Erdoğan, "Kadına yönelik şiddet, sadece ülkemizde değil, dünyanın her yerinde karşımıza çıkan büyük bir yaradır. Aslında bir anlamda küresel bir pandemidir." diye konuştu.
Erdoğan, "Bir kadına kalkan el, hepimize kalkıyor. Bir kadından dökülen bir damla kan, bizim de damarlarımızı boşaltıyor. O yüzden kadın ve şiddet kelimelerinin yan yana geldiği cümleler, sonsuza kadar ortadan kalkmadıkça huzurumuz tam olamaz. Bu sorunla mücadelede dur durak bilmeden çalışmak durumundayız. Daha da önemlisi, topyekun bir mücadele vermeliyiz. Devlet, sivil toplum, medya ve diğer tüm paydaşların bu mücadelede yerini alması gerekiyor.” dedi.
Erdoğan, programa katılan oyuncu, yazar ve akademisyenlere, "Sizlerin ağzından, kaleminden dökülecek en ufak bir sözün, göstereceğiniz örnekliğin değerine paha biçilemez. Dolayısıyla istedik ki medyanın ve bilhassa televizyon dizilerinin şiddetle mücadelede etkin bir araç haline gelmesi için ortak bir akıl oluşturalım." diye seslendi.
Türkiye'de günlük ortalama 3 saat 34 dakika izlenen ve tüm dünyada en etkili iletişim aracı olan televizyonun, çıktığı ilk dönemlerde hayattan kareler ve haberler paylaşan bir araçken şimdi toplumun düşünüş ve yaşayış biçimini belirleyen hakim bir güç haline geldiğini belirten Erdoğan sözlerini şöyle sürdürdü:
'Katiller, mafya babaları, zorbalar rol model gibi lanse edilmesin'
"Bu kadar güçlü olması, olgunluk kazandığı anlamına gelmiyor. Siz de takdir edersiniz ki medya dilinin, filmlerde ve dizilerde kullanılan temaların maalesef şiddeti besleyen bir yanı var. Araştırmalar, televizyon yayınlarında sergilenen şiddetin, davranış bozukluğuna yol açtığını ve şiddeti özendirdiğini açıkça ortaya koyuyor. Haber başlıklarında kullanılan, 'öfkelenen koca, cinnet geçiren eş' gibi ifadeler, aslında işlenen suça peşinen bahane sunuyor. Daha çok ilgi çekiyor diye şiddet ve korku ön plana çıkartılıyor. Ne olur insanlık onurunu reytinge kurban etmeyelim. Katiller, mafya babaları, zorbalar rol model gibi lanse edilmesin.
Zaten, her şey zıddıyla kaimdir. Gece olmadan gündüzün aydınlığı zahir olmaz ama unutmayalım ki gündüzün geceden çok daha uzun sürdüğü günler vardır. Biz insanlık hallerini anlatırken insanın karanlık yönleri yerine iyiliği ve güzelliği merkeze alabiliriz. Hikayelerimizde kötü olanı da işleyebilir ama kötü olanı süsleyip bunlara popüler anlamlar yüklemekten vazgeçebiliriz. Kadına şiddetin komedisini yapmak, uygulanan şiddeti kahkaha efektleriyle vermek, insanları şiddete güler hale getiriyor. Eğlendirmek adına şiddeti normal kılan ve evcilleştiren yaklaşımlar, insanların ruh dünyalarını daha da çoraklaştırıyor.

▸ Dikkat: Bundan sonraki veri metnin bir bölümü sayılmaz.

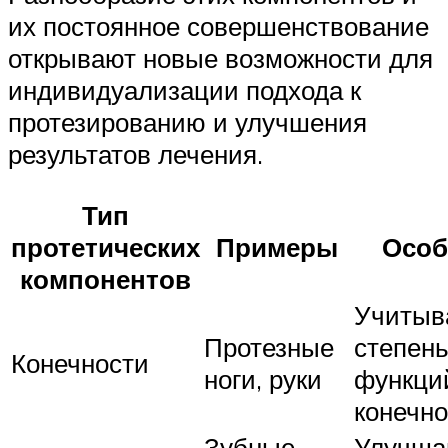
их постоянное совершенствование
открывают новые возможности для
индивидуализации подхода к
протезированию и улучшения
результатов лечения.
Тип
протетических
Примеры
Особ
компонентов
Учитыв
Протезные
степень
Конечности
ноги, руки
функци
конечно
Зубные
Улучша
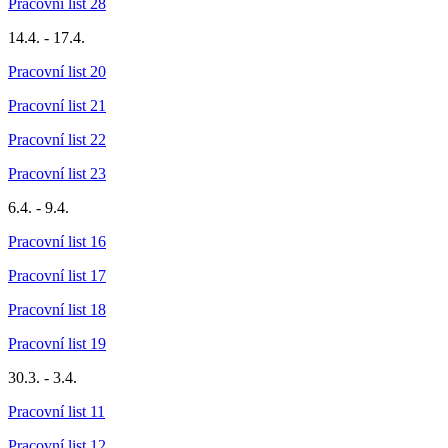
Pracovní list 28
14.4. - 17.4.
Pracovní list 20
Pracovní list 21
Pracovní list 22
Pracovní list 23
6.4. - 9.4.
Pracovní list 16
Pracovní list 17
Pracovní list 18
Pracovní list 19
30.3. - 3.4.
Pracovní list 11
Pracovní list 12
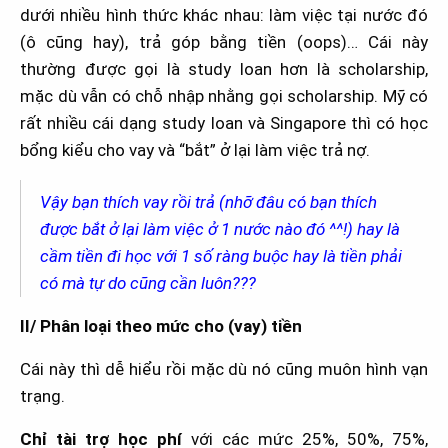
dưới nhiều hình thức khác nhau: làm việc tại nước đó
(ô cũng hay), trả góp bằng tiền (oops)… Cái này
thường được gọi là study loan hơn là scholarship,
mặc dù vẫn có chỗ nhập nhằng gọi scholarship. Mỹ có
rất nhiều cái dạng study loan và Singapore thì có học
bổng kiểu cho vay và “bắt” ở lại làm việc trả nợ.
Vậy bạn thích vay rồi trả (nhỡ đâu có bạn thích
được bắt ở lại làm việc ở 1 nước nào đó ^^!) hay là
cầm tiền đi học với 1 số ràng buộc hay là tiền phải
có mà tự do cũng cần luôn???
II/ Phân loại theo mức cho (vay) tiền
Cái này thì dễ hiểu rồi mặc dù nó cũng muôn hình vạn
trạng.
Chỉ tài trợ học phí
với các mức 25%, 50%, 75%,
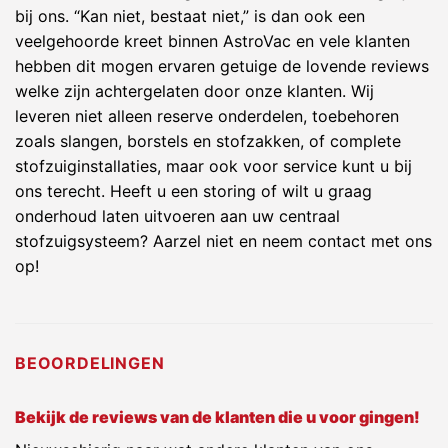
bij ons. “Kan niet, bestaat niet,” is dan ook een
veelgehoorde kreet binnen AstroVac en vele klanten
hebben dit mogen ervaren getuige de lovende reviews
welke zijn achtergelaten door onze klanten. Wij
leveren niet alleen reserve onderdelen, toebehoren
zoals slangen, borstels en stofzakken, of complete
stofzuiginstallaties, maar ook voor service kunt u bij
ons terecht. Heeft u een storing of wilt u graag
onderhoud laten uitvoeren aan uw centraal
stofzuigsysteem? Aarzel niet en neem contact met ons
op!
BEOORDELINGEN
Bekijk de reviews van de klanten die u voor gingen!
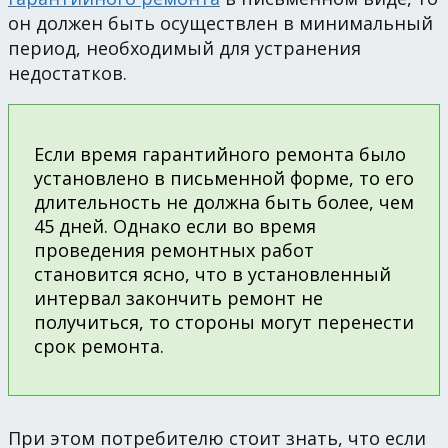
он должен быть осуществлен в минимальный
период, необходимый для устранения
недостатков.
Если время гарантийного ремонта было
установлено в письменной форме, то его
длительность не должна быть более, чем
45 дней. Однако если во время
проведения ремонтных работ
становится ясно, что в установленный
интервал закончить ремонт не
получиться, то стороны могут перенести
срок ремонта.
При этом потребителю стоит знать, что если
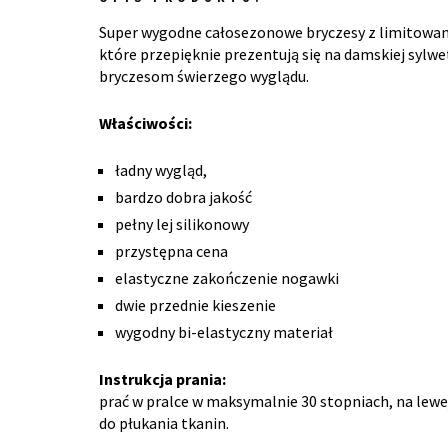
Super wygodne całosezonowe bryczesy z limitowane
które przepięknie prezentują się na damskiej sylw
bryczesom świerzego wyglądu.
Właściwości:
ładny wygląd,
bardzo dobra jakość
pełny lej silikonowy
przystępna cena
elastyczne zakończenie nogawki
dwie przednie kieszenie
wygodny bi-elastyczny materiał
Instrukcja prania:
prać w pralce w maksymalnie 30 stopniach, na lewe
do płukania tkanin.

Üzülerek söylüyorum ki şiddetin tırnak içinde 'estetik' bir anlatım kazanması maalesef revaçta.
Ülkemiz, Amerika'dan sonra dünyada en çok dizi ihraç eden ülke konumunda. Gelin biz bu dizilerle tüm dünyaya merhameti, sevgiyi ve insani değerleri ihraç edelim. Bilhassa aileyi merkeze alan, medeniyet değerlerimizle örtüşen prodüksiyonlara hasret olduğumuzu ifade etmek istiyorum.

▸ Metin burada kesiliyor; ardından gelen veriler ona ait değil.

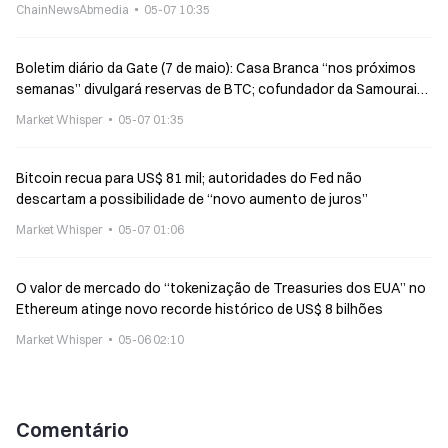
ChainNewsAbmedia
05-07 10:35
Boletim diário da Gate (7 de maio): Casa Branca “nos próximos
semanas” divulgará reservas de BTC; cofundador da Samourai
faz apelo por doações em criptomoedas
Market Whisper
05-07 01:35
Bitcoin recua para US$ 81 mil; autoridades do Fed não
descartam a possibilidade de “novo aumento de juros”
Market Whisper
05-07 01:06
O valor de mercado do “tokenização de Treasuries dos EUA” no
Ethereum atinge novo recorde histórico de US$ 8 bilhões
Market Whisper
05-06 02:10
Comentário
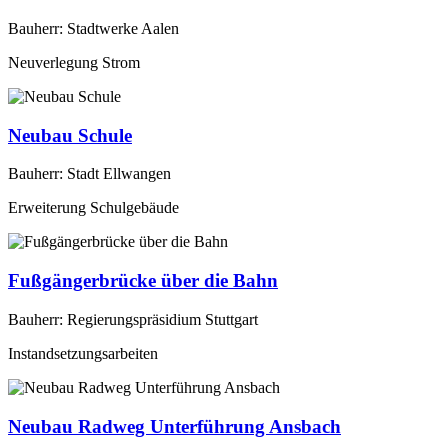
Bauherr: Stadtwerke Aalen
Neuverlegung Strom
Neubau Schule
Bauherr: Stadt Ellwangen
Erweiterung Schulgebäude
Fußgängerbrücke über die Bahn
Bauherr: Regierungspräsidium Stuttgart
Instandsetzungsarbeiten
Neubau Radweg Unterführung Ansbach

Bu zorlukların altından kalkmak için ilham veren hikayelere ve kahramanlara her zaman ihtiyacımız var. O zaman nasıl kahramanlar üreteceğimiz, tamamen bir tercih meselesi haline geliyor. Belki de delikanlı olan belinde silah taşıyan değil, sokak hayvanlarına mama taşıyan adamdır. Makbul olan caddelerde arabasıyla yarış yapan değil, sabahın ilk ışıklarına kadar çalışan bilim insanıdır. İlham veren, evini terk eden isyankar gencin şöhret yolculuğu değil, ücra bir köyün çocuklarına ilim taşımak için yola çıkan genç öğretmenin yolculuğudur. Güçlü erkek, gücü kadına yeten değil, sevgisiyle ailesine güç olandır."